Das mit der Sprache ist mir aber ziemlich egal zur Zeit.   :Smile: 

Vorschläge?

----------

## z4Rilla

probiers mal mit xine... nur um zu testen wo das problem liegt

xine greift übrigens auch auf "dvd://" zu...

----------

## imaxcs

 *Quote:*   

> probiers mal mit xine... nur um zu testen wo das problem liegt 
> 
>  xine greift übrigens auch auf "dvd://" zu...

 

Ja, auch das greift auf dvd:// zu. Gleiche Fehlermeldung!

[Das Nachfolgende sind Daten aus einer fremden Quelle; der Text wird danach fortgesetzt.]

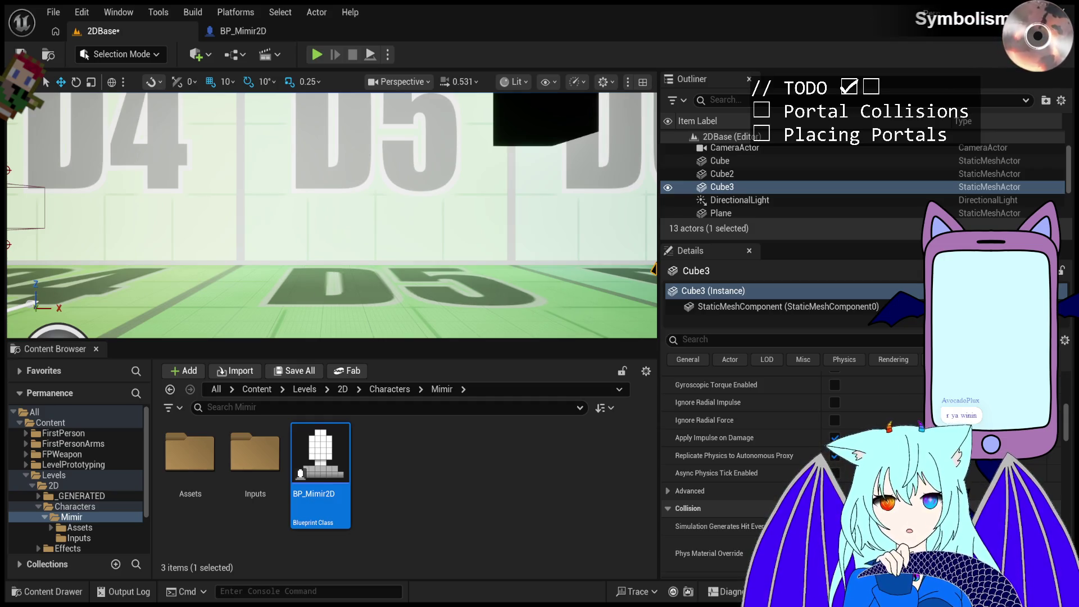
{"action": "left_click_drag", "start_coordinate": [397, 212], "coordinate": [397, 212]}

Wie mache ich eigentlich solche Virtuellen Dateisysteme?

----------

## genstef

Hast du eigentlich nun /dev/dvd oder ist es immer noch nicht da?

(ln -s /dev/hd* /dev/dvd)

hd* mit deinem dvd-laufwerk austauschen bitte

----------

## imaxcs

 *Quote:*   

> Hast du eigentlich nun /dev/dvd oder ist es immer noch nicht da?

 

Ja, hab ich. Zur Zeit mit /dev/hdd. Hab es aber auch schon mit einigen anderen versucht.

----------

## genstef

Kannst du bitte mal versuchen deinen mplayer upzudaten?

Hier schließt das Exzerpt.